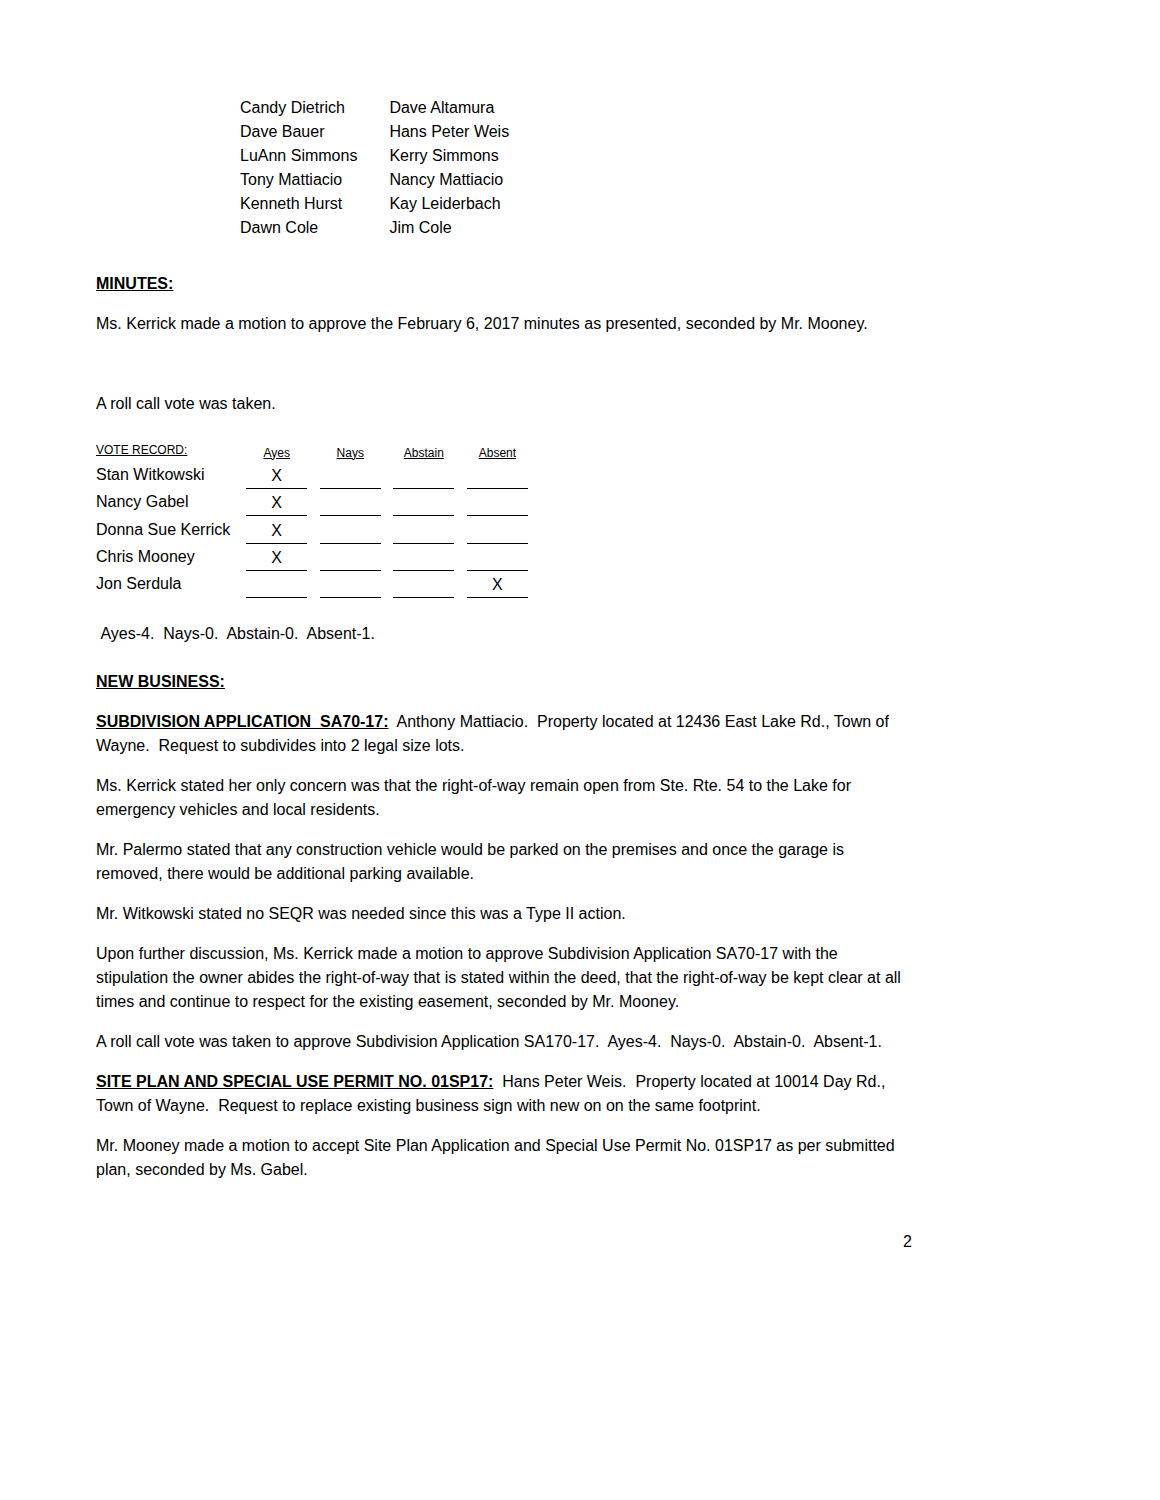| Candy Dietrich | Dave Altamura |
| Dave Bauer | Hans Peter Weis |
| LuAnn Simmons | Kerry Simmons |
| Tony Mattiacio | Nancy Mattiacio |
| Kenneth Hurst | Kay Leiderbach |
| Dawn Cole | Jim Cole |
MINUTES:
Ms. Kerrick made a motion to approve the February 6, 2017 minutes as presented, seconded by Mr. Mooney.
A roll call vote was taken.
| VOTE RECORD: | Ayes | | Nays | | Abstain | | Absent |
| Stan Witkowski | X | | | | | | |
| Nancy Gabel | X | | | | | | |
| Donna Sue Kerrick | X | | | | | | |
| Chris Mooney | X | | | | | | |
| Jon Serdula | | | | | | | X |
Ayes-4. Nays-0. Abstain-0. Absent-1.
NEW BUSINESS:
SUBDIVISION APPLICATION SA70-17: Anthony Mattiacio. Property located at 12436 East Lake Rd., Town of Wayne. Request to subdivides into 2 legal size lots.
Ms. Kerrick stated her only concern was that the right-of-way remain open from Ste. Rte. 54 to the Lake for emergency vehicles and local residents.
Mr. Palermo stated that any construction vehicle would be parked on the premises and once the garage is removed, there would be additional parking available.
Mr. Witkowski stated no SEQR was needed since this was a Type II action.
Upon further discussion, Ms. Kerrick made a motion to approve Subdivision Application SA70-17 with the stipulation the owner abides the right-of-way that is stated within the deed, that the right-of-way be kept clear at all times and continue to respect for the existing easement, seconded by Mr. Mooney.
A roll call vote was taken to approve Subdivision Application SA170-17. Ayes-4. Nays-0. Abstain-0. Absent-1.
SITE PLAN AND SPECIAL USE PERMIT NO. 01SP17: Hans Peter Weis. Property located at 10014 Day Rd., Town of Wayne. Request to replace existing business sign with new on on the same footprint.
Mr. Mooney made a motion to accept Site Plan Application and Special Use Permit No. 01SP17 as per submitted plan, seconded by Ms. Gabel.
2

# # # # # # #

**EXERCISE AIM**
Only a number is wanted. Count the lines of the data that contain "Abstain".

**EXERCISE RESPONSE**
3